• [Supplied data]:
============

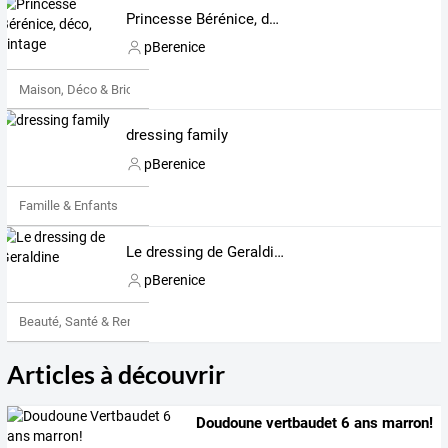
Princesse Bérénice, déco, vintage
pBerenice
Maison, Déco & Bricolage
dressing family
pBerenice
Famille & Enfants
Le dressing de Geraldine
pBerenice
Beauté, Santé & Remise en forme
Articles à découvrir
Doudoune vertbaudet 6 ans marron!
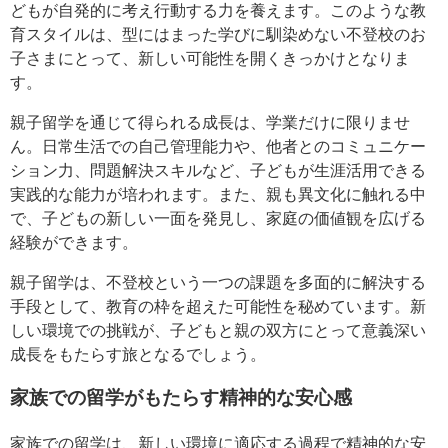
どもが自発的に考え行動する力を養えます。このような教
育スタイルは、型にはまった学びに馴染めない不登校のお
子さまにとって、新しい可能性を開くきっかけとなりま
す。
親子留学を通じて得られる成長は、学業だけに限りませ
ん。日常生活での自己管理能力や、他者とのコミュニケー
ション力、問題解決スキルなど、子どもが生涯活用できる
実践的な能力が培われます。また、親も異文化に触れる中
で、子どもの新しい一面を発見し、家庭の価値観を広げる
経験ができます。
親子留学は、不登校という一つの課題を多面的に解決する
手段として、教育の枠を超えた可能性を秘めています。新
しい環境での挑戦が、子どもと親の双方にとって意義深い
成長をもたらす旅となるでしょう。
家族での留学がもたらす精神的な安心感
家族での留学は、新しい環境に適応する過程で精神的な安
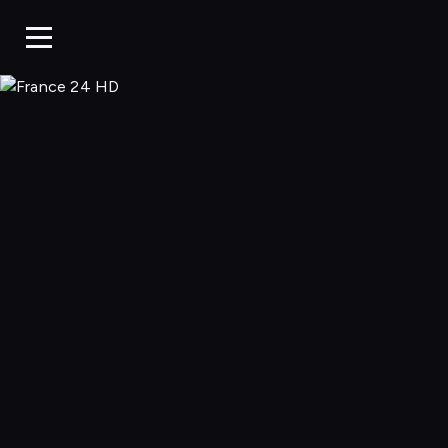
France 24 HD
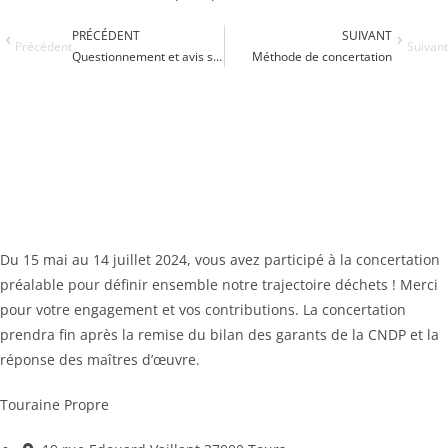
PRÉCÉDENT
SUIVANT
Précédent
Suivant
Questionnement et avis sur la concertation
Méthode de concertation
Du 15 mai au 14 juillet 2024, vous avez participé à la concertation
préalable pour définir ensemble notre trajectoire déchets ! Merci
pour votre engagement et vos contributions. La concertation
prendra fin après la remise du bilan des garants de la CNDP et la
réponse des maîtres d’œuvre.
Touraine Propre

============

Copy out every line in the entries above that contains the word "dressing".

dressing family
Le dressing de Geraldine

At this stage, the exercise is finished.